Being appreciative of the commissioned art is something you can file under No-Brainer. I mean, what’s not to like about the art? There’re medals with Corrine Hunt designs, commemorative coins by Jody Broomfield. The snowboarding pavilion at Cypress Bowl will have a wall graced with a new work by Dean Heron. GM Place will have a new work by Alano Edzerza, Nat Bailey Stadium a new work by Aaron Nelson-Moody, and the list goes on and on.

After fumbling badly by making the symbol of the game the inukshuk – a symbol that has nothing to do with British Columbia, much less Vancouver – the games organizers have had the sense to commission locally, focusing on less established artists and on members of the Salish nation, whose territory the Vancouver venues are on. I understand that some 45 works of public art will be added to the Lower Mainland as a result of the games, and I consider that an unalloyed good.

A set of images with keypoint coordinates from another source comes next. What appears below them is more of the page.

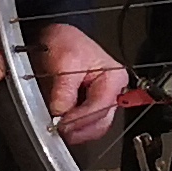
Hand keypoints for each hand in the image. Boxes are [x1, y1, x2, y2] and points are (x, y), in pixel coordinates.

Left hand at [32, 21, 130, 146]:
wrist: (59, 39)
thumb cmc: (68, 43)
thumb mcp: (65, 60)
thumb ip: (64, 89)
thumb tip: (60, 111)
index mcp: (114, 77)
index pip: (100, 106)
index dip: (80, 118)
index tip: (61, 124)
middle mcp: (114, 92)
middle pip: (101, 122)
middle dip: (79, 129)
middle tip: (58, 130)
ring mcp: (104, 101)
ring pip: (95, 128)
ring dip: (76, 131)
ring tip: (58, 129)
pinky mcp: (92, 107)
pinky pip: (86, 126)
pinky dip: (74, 129)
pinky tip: (62, 125)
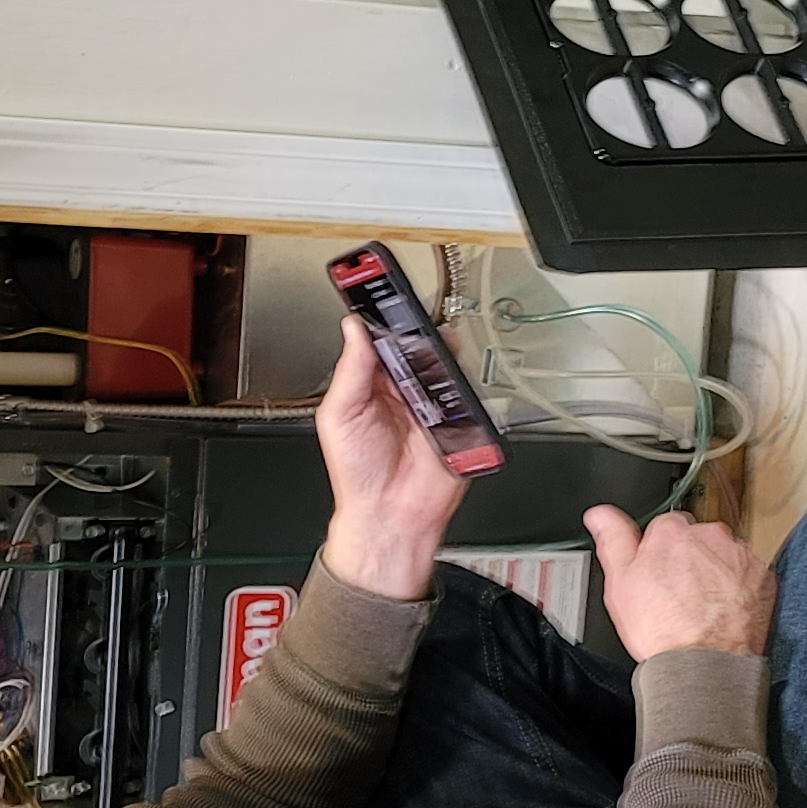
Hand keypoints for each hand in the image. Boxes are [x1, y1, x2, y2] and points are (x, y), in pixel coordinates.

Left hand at [315, 323, 465, 599]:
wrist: (390, 517)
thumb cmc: (357, 474)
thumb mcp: (339, 416)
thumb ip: (350, 371)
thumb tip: (354, 328)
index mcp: (372, 382)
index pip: (381, 338)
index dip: (384, 316)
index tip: (383, 291)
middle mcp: (404, 388)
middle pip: (419, 345)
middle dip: (420, 332)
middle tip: (416, 326)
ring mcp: (433, 403)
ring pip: (447, 364)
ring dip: (444, 359)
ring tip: (432, 363)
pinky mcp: (459, 420)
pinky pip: (468, 394)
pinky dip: (463, 390)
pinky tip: (450, 392)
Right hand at [582, 506, 773, 659]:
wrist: (704, 664)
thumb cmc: (663, 630)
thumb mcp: (620, 583)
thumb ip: (612, 539)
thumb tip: (600, 515)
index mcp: (671, 532)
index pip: (664, 527)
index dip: (658, 552)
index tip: (658, 572)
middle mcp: (709, 536)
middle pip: (697, 538)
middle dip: (690, 558)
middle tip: (680, 593)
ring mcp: (740, 555)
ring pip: (724, 555)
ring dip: (716, 571)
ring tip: (702, 605)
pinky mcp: (763, 576)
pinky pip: (749, 573)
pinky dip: (739, 586)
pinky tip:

Sadly, though, the Olympic organizers fumbled again in their first efforts to bring most of these works to the public. The display was almost completely unpublicized except for newspaper stories just before the event and some Internet transmission. Even then, it was called an exhibition, so that most people arrived unaware that most of the work on display was for sale – an oversight that bitterly disappointed the artists who had taken tables and paid the exorbitant prices charged for parking at Canada Place.

Even worse, the management of the event was haphazard. I heard artists complain that they were unable to set up for credit or debit cards, and the rumor was that the one bank machine in the exhibit hall required a substantial surcharge to use.

And perhaps the worst thing was that, in order to fill up the hall, the organizers seem to have let anyone exhibit who cared to pay for the table. As a result, many tables displayed tourist junk that did not belong in the same exhibit as the commissioned artists.

For me, the incompetence of the organizing was summed up by the sight of two singers on the stage gamely belting out songs to rows of empty chairs, and a snack bar that had closed down at least two hours before the end of the show. Meanwhile, the exhibitors were strolling around talking to each other.

Such poor planning undermines the celebration of the artists. My impression is that the exhibition organizers couldn’t have cared less if the artists were treated with respect.

Perhaps the organizers can learn, but if this is how they put on such a relatively small event, then we should expect chaos during the games themselves. I might be lured downtown to see the aboriginal market at the Queen Elizabeth Theatre, but I, for one, plan to spend the three weeks of the games bunkered down safely in Burnaby, far away from the insanity.